Redação Publicado em 22/04/2026, às 13h14
A Prefeitura de São Vicente decidiu inovar no combate ao descarte irregular de resíduos sólidos. Através do novo Programa Municipal de Fiscalização Colaborativa, o munícipe que flagrar alguém jogando lixo em local proibido e fizer a denúncia poderá receber uma recompensa financeira. A iniciativa, oficializada pela Lei Complementar nº 1.232, transforma o morador em um parceiro direto da fiscalização ambiental da cidade.
Como funciona a recompensa
O incentivo é simples: se a denúncia feita pelo cidadão resultar em uma multa que seja efetivamente paga pelo infrator, o denunciante terá direito a um crédito correspondente a 20% do valor arrecadado. Esse montante será repassado ao munícipe após o dinheiro entrar nos cofres públicos.
Vale destacar que, embora denúncias anônimas ajudem na limpeza da cidade, elas não dão direito ao prêmio em dinheiro. Para receber o valor, é necessário estar devidamente identificado e com cadastro atualizado junto à prefeitura.
O que é preciso para denunciar?
Para que a fiscalização consiga agir, a denúncia não pode ser apenas um relato vago. O programa exige elementos mínimos de prova para garantir que o infrator seja identificado. São necessários:
Registro visual: Fotos ou vídeos que mostrem o ato do descarte;
Localização exata: Endereço ou ponto de referência preciso;
Dados do infrator: Placa do veículo utilizado, identificação da pessoa ou outros detalhes que ajudem na apuração;
Data e hora: Informação aproximada de quando o fato ocorreu.

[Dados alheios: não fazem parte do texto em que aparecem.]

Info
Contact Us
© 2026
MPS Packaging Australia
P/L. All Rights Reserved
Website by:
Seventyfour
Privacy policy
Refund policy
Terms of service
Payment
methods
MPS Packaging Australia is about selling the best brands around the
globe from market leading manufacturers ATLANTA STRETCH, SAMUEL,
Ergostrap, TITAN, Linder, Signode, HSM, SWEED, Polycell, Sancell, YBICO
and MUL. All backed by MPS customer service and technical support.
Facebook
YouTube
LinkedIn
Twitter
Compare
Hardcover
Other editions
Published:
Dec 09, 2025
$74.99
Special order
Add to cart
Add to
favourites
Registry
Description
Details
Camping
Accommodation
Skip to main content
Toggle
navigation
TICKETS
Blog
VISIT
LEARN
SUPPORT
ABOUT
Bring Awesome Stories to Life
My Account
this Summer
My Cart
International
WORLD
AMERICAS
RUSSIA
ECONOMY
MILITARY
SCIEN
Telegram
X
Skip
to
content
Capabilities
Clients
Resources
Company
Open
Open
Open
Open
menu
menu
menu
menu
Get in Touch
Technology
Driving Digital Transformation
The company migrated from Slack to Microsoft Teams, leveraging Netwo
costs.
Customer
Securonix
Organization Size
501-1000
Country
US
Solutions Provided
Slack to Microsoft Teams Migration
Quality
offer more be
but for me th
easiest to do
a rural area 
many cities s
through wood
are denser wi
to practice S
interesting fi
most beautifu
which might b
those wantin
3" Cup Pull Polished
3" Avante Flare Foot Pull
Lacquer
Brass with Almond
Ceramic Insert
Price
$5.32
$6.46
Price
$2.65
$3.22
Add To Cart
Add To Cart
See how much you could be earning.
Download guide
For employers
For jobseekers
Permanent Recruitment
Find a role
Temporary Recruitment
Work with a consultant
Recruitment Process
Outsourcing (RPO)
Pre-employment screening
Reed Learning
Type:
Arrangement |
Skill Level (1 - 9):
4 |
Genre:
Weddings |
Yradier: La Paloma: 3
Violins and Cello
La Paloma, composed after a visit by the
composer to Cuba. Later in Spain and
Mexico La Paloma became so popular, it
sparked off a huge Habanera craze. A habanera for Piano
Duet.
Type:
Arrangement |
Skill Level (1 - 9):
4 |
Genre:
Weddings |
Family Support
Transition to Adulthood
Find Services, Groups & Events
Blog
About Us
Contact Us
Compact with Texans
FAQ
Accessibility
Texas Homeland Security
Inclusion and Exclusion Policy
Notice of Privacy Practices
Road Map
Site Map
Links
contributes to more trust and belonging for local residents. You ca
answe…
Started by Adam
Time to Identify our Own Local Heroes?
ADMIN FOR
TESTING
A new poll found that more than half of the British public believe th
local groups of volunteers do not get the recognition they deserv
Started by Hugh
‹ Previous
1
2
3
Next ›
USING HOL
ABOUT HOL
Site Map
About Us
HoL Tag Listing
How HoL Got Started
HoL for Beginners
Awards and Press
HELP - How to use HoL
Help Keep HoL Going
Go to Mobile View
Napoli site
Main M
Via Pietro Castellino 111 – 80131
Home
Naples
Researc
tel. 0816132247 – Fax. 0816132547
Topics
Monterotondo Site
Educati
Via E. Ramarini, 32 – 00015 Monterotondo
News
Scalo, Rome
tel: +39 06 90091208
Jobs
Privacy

Punições para denúncias falsas
A prefeitura também criou regras rígidas para evitar que o programa seja usado para perseguições pessoais ou mentiras. Quem agir de má-fé ou fizer denúncias falsas poderá ser multado em até 50% do valor da infração que tentou inventar, além de responder judicialmente nas esferas civil e criminal.
Por outro lado, quem denunciar corretamente terá seus dados mantidos em sigilo absoluto. A identidade do morador será protegida pela administração pública e usada apenas para os trâmites internos de pagamento da recompensa.
Com essa medida, São Vicente espera não apenas limpar as ruas, mas criar uma consciência coletiva de que o descarte irregular pesa no bolso, tanto de quem comete o erro quanto de quem ajuda a fiscalizar.